**EXERCISE:** Wherever the word "reading" appears in a line of the data, that line should be copied.

====== INPUT RECORDS

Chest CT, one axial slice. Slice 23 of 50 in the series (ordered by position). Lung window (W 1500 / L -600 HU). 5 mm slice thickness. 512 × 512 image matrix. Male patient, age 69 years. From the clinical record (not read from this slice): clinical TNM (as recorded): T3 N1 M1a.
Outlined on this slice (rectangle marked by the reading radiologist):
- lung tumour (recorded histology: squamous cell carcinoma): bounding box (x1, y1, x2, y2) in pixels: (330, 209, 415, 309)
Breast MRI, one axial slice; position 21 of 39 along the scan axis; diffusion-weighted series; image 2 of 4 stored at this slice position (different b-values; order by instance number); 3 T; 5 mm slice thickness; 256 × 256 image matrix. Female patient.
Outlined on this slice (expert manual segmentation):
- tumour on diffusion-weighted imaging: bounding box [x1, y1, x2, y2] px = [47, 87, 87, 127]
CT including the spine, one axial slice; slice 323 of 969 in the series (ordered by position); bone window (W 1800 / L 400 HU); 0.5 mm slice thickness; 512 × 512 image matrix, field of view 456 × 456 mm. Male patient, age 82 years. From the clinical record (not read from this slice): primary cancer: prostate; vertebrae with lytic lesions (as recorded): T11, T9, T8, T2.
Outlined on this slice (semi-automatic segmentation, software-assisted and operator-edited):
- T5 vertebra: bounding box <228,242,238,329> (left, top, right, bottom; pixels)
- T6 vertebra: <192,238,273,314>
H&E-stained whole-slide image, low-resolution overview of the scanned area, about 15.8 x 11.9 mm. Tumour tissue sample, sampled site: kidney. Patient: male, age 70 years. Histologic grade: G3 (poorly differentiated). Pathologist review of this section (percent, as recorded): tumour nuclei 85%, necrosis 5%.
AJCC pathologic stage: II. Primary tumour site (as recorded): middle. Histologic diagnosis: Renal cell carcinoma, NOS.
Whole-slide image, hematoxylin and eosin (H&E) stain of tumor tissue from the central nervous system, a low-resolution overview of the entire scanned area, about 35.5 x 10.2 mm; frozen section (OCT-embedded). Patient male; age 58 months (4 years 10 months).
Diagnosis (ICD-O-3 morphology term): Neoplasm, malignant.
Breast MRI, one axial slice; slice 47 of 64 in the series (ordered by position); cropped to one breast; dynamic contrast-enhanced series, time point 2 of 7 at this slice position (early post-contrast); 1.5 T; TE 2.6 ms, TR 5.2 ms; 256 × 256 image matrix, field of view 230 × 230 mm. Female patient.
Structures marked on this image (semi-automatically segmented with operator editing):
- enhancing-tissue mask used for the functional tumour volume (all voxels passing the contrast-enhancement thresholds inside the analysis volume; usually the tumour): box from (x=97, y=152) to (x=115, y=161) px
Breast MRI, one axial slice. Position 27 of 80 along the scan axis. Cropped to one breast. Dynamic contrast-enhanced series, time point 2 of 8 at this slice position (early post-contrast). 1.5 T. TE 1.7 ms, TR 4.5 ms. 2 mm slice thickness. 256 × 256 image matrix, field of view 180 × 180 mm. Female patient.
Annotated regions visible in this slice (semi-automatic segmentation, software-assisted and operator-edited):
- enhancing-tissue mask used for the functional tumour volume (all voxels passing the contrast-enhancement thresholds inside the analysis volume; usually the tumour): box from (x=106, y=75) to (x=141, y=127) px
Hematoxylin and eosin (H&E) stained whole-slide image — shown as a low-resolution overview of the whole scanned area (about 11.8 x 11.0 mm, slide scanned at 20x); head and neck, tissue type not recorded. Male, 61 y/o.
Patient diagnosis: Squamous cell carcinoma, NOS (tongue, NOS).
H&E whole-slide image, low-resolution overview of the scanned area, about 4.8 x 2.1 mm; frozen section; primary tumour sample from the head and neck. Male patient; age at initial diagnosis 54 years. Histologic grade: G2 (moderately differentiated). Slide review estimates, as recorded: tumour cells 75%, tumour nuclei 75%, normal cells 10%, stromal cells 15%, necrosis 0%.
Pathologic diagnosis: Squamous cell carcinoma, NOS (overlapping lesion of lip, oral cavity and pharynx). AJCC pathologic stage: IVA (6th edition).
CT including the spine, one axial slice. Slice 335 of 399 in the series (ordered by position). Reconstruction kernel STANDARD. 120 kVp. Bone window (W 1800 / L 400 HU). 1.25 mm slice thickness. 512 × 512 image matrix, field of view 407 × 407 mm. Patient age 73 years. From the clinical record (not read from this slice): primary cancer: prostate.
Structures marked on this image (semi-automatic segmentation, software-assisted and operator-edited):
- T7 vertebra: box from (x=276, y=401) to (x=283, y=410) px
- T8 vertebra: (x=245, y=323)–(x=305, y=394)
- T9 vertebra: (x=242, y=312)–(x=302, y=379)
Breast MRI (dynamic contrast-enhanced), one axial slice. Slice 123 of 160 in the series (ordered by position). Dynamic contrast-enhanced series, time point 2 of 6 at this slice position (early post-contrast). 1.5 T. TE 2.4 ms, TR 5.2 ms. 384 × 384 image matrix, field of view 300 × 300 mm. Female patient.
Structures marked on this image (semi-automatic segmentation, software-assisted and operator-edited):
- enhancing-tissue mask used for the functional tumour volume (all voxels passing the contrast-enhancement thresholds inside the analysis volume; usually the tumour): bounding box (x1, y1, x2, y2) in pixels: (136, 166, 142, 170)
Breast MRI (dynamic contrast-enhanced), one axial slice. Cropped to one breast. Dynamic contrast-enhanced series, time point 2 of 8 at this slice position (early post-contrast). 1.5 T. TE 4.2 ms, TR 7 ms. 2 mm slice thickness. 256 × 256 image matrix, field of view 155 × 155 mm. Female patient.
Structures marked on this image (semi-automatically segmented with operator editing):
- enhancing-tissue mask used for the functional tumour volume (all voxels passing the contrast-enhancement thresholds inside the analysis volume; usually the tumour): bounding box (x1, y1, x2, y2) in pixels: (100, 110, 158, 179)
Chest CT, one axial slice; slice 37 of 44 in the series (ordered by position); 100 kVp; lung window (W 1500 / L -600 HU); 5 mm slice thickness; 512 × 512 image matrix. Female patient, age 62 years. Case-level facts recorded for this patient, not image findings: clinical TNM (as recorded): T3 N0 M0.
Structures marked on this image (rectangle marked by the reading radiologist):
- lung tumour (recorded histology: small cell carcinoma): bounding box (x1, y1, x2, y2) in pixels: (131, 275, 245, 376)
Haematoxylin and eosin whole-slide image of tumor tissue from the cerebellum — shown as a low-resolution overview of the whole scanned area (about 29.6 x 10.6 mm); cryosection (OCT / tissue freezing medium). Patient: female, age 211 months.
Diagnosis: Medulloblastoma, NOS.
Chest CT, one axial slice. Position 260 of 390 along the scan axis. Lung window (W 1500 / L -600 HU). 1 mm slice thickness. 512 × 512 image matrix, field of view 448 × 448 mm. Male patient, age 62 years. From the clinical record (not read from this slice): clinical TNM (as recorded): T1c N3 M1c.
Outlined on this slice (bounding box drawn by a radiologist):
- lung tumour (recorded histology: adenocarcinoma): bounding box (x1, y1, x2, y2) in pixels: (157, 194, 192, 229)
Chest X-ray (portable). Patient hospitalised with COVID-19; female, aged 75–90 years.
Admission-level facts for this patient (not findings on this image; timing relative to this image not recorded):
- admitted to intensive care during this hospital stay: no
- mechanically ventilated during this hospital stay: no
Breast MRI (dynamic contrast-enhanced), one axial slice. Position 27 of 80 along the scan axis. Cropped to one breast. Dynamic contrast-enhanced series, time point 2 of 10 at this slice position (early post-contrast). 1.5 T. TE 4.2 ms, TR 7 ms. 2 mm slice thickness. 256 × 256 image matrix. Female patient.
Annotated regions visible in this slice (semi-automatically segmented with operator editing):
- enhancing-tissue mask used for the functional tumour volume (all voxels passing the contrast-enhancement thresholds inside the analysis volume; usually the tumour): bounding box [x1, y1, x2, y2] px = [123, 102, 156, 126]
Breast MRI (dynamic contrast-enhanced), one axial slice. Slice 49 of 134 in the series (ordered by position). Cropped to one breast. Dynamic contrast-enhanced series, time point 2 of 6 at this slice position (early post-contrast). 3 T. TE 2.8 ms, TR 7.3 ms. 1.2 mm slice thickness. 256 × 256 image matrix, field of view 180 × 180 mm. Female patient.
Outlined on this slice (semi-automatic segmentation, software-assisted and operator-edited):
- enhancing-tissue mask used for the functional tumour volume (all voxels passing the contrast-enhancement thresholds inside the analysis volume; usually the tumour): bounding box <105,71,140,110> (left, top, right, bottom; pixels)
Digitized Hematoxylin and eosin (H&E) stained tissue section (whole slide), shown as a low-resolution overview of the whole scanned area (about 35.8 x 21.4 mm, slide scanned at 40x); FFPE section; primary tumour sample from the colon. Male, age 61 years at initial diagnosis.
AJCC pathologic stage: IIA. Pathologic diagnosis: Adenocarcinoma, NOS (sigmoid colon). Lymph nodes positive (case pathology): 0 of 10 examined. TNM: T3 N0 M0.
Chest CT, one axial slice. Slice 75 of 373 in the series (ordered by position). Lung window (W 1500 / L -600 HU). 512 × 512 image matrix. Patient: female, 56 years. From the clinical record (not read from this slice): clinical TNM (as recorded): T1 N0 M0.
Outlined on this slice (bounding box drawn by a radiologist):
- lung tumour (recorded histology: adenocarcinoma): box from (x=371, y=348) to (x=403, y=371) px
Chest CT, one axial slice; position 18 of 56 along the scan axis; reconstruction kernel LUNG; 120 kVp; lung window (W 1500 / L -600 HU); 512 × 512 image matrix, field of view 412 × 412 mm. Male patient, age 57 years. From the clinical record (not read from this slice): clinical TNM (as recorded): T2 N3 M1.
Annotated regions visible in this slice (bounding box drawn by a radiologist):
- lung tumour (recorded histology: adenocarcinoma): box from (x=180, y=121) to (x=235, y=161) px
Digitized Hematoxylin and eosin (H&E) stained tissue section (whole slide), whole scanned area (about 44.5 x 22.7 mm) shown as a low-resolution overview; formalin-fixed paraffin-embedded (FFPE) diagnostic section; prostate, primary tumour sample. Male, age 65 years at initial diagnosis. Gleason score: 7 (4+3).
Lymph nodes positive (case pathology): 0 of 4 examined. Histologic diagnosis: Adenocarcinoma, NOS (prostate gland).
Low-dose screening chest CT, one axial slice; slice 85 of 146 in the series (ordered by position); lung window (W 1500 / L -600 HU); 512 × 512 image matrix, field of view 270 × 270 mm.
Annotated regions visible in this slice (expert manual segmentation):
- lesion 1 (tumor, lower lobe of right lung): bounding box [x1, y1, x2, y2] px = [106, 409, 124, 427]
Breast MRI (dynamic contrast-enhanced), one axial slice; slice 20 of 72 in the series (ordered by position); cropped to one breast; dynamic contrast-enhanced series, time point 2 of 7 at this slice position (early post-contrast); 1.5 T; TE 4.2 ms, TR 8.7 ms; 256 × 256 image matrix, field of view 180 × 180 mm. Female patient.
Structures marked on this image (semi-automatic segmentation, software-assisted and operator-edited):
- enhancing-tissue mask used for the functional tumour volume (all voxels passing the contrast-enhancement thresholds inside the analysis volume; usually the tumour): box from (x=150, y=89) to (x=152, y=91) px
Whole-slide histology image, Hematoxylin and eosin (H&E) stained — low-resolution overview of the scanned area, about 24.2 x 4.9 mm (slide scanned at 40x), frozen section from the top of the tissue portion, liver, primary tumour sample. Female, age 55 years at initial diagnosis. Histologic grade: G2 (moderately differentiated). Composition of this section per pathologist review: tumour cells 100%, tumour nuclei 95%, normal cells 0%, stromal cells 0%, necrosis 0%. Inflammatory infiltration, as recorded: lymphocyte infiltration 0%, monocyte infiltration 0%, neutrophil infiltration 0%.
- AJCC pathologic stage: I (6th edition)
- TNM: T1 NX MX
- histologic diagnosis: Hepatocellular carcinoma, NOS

============

**THE ANSWER:**
Outlined on this slice (rectangle marked by the reading radiologist):
Structures marked on this image (rectangle marked by the reading radiologist):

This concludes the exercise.